Klaus is the author or co-author of more than 45 international peer reviewed publications and inventor or co-inventor of more than 15 patents. Klaus has more than 15 years’
experience in drug discovery and medicinal chemistry, which has resulted in the nomination of more than 10 drug candidates to preclinical and clinical development for
many different target classes.
Eduard Urich, PhD, Pre-Clinical Project Leader and Senior Scientist, Roche Pharmaceutical Research and Early Development, NORD Discovery & Translational Area, Roche
Florence Wagner, PhD, Senior Group Leader, Medicinal Chemistry, Stanley Center for Psychiatric Research, The Broad Institute
Florence Wagner is a senior group leader in medicinal chemistry in the Stanley Center for Psychiatric Research at Broad Institute.
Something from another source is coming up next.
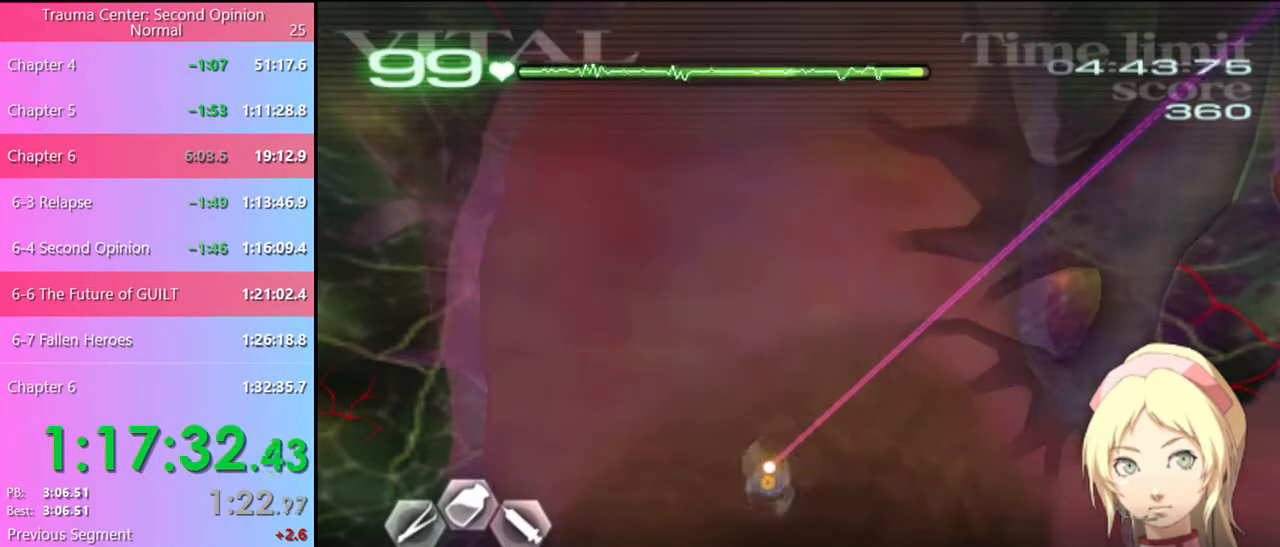
{"keys": [], "mouse": ["left"], "events": []}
Her group focuses on designing and implementing
strategies that will enable development of novel therapies for central nervous system–related psychiatric disorders, such as schizophrenia, bipolar disorder,
and cognitive impairment. These strategies include the rational design and development of novel, potent, and highly selective small molecules suitable for clinical
development. The targets span from epigenetics (HDACs), kinases, G-protein coupled receptors, and voltage-gated ion channels. Recent findings of note include the design
of a toolkit of differentially selective HDAC inhibitors to explore the functional activity of the individual HDAC isoforms and discovery of first-in-class isoform
selective inhibitors of the glycogen synthase kinase 3 (GSK3), which will provide key insights to direct therapeutic efforts. Wagner obtained her master’s degree
from the Department of Chemistry and Process Engineering at the Lyon (France) School of Chemistry and Electronics. Her keen interest in drug discovery developed out
of a year-long internship at Scynexis in North Carolina. From there, she went on to North Carolina State University, where her doctoral research under the supervision
of Daniel L. Comins focused on developing novel methods for the synthesis of nicotine derivatives for application in neurodegenerative disorders. Prior to joining
the Stanley Center, Wagner worked for Altiris (formerly Metastatix, Inc.) in Atlanta, GA, on the discovery of chemokine receptor modulators. She joined the Broad Institute
in 2008. Aside from her primary area of expertise in medicinal chemistry, Wagner is knowledgeable on the subjects of structural biology, pharmacology, and legal (patent)
issues. She is a two-time winner of the Outstanding Broad Retreat Poster award (in 2013 and 2014), and as of mid-2015 has produced 38 peer-reviewed articles, 4 review
articles, and 12 patent applications, 5 of which have been granted.